We touched on the growing Ender’s Game “boycott” earlier this week, and we stated our official stance: You CAN separate the book from the author.
As the furor escalates, we figured we would share a couple of well-articulated pieces that encapsulate the different positions, along with one that — quite frankly — we find troubling.
Here’s what the transcendent Nerdy, Wordy, and Over Thirty had to say:
So. To see, or not to see?
Honestly, I don’t know. I strongly disagree with Card’s views on homosexuality, but I support his right to have his beliefs and to be vocal about them. Goodness knows I’m vocal about mine. However, just because I support his right to speak his mind, doesn’t mean I have to monetarily fuel his fire. Then again, Ender’s Game has nothing to do with homophobia, is a brilliant work of fiction, and the actors and crew that worked on the film are incredibly talented. Should I not acknowledge that with a ticket purchase? Continue reading here!

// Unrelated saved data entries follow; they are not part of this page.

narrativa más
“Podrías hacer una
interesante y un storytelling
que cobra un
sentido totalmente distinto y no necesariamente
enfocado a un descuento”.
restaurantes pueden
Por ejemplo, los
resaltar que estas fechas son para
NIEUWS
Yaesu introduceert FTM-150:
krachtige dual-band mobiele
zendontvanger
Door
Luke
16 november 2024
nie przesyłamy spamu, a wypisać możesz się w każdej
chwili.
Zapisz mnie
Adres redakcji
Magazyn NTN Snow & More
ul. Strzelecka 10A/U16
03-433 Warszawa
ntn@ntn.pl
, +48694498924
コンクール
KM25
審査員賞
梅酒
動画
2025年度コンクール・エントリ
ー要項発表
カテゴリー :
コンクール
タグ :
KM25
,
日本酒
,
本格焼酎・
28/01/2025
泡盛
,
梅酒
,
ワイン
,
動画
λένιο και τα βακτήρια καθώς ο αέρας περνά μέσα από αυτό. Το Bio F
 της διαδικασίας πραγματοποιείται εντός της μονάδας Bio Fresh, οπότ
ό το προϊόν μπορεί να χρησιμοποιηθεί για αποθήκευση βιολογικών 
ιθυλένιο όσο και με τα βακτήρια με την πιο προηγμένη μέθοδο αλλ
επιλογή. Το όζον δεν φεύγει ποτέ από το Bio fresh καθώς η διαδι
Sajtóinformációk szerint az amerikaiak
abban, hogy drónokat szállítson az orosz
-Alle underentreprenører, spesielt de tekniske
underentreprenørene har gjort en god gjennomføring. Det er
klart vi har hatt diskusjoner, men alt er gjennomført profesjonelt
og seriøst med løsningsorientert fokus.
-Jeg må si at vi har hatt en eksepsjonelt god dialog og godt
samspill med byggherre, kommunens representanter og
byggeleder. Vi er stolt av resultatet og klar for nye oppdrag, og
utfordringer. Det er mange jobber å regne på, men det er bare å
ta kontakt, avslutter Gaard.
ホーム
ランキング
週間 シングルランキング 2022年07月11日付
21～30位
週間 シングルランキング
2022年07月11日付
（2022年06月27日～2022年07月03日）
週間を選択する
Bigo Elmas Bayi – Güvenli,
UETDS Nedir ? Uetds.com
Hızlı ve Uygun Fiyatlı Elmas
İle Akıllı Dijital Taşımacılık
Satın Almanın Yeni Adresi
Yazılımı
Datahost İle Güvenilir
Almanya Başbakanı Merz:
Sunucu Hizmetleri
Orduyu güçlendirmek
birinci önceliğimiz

Or take a look at what windandlaughter opined, which pretty much follows our way of thinking:
I’d never thought of that before. But it’s true -– all the hype and judgement only really started once the movie was talked about. I had to make a conscious effort to not fly off the handle every time Card was vilified. I understand why this is happening, and I’m pro-equality, so I was hurt by his comments as well. It’s just disappointing really, because the book played a big role in shaping me. And to me the guy was a hero. And to find out this is like an idol failing you. Not his fault really. It’s just ironic and sad that a teacher of tolerance is intolerant. See full piece here!
But here’s a strongly worded, downright snarky opinion from A.V. Club, which — though impassioned by a strong moral argument — misses the mark in its singular short-sightedness:
Sadly for Card, we may not yet have reached that more enlightened era, when homophobes are allowed to live freely without fear of their movies suffering a slight dip in profits. Nevertheless, Card is here, he hates queers, and he suggests you get used to it in time for the movie’s premiere. Read full article here!
This is exactly the kind of rabble-rousing rhetoric that has the internet huffing and puffing. And it’s just not right to the actors, producers, directors, technicians, and most of all, long-time fans of this benevolently constructed book. For us, this isn’t about embracing what Card stands for or even stomaching him as a person. It’s the chance to see this extraordinary work brought to the glory of the big screen, with spectacular effects, character cultivation, and deep personal meaning.
Let’s not destroy a landmark film because the author happens to be a misinformed bigot. Remember, no matter how you feel about any of this, what matters is that the enemy gate is down!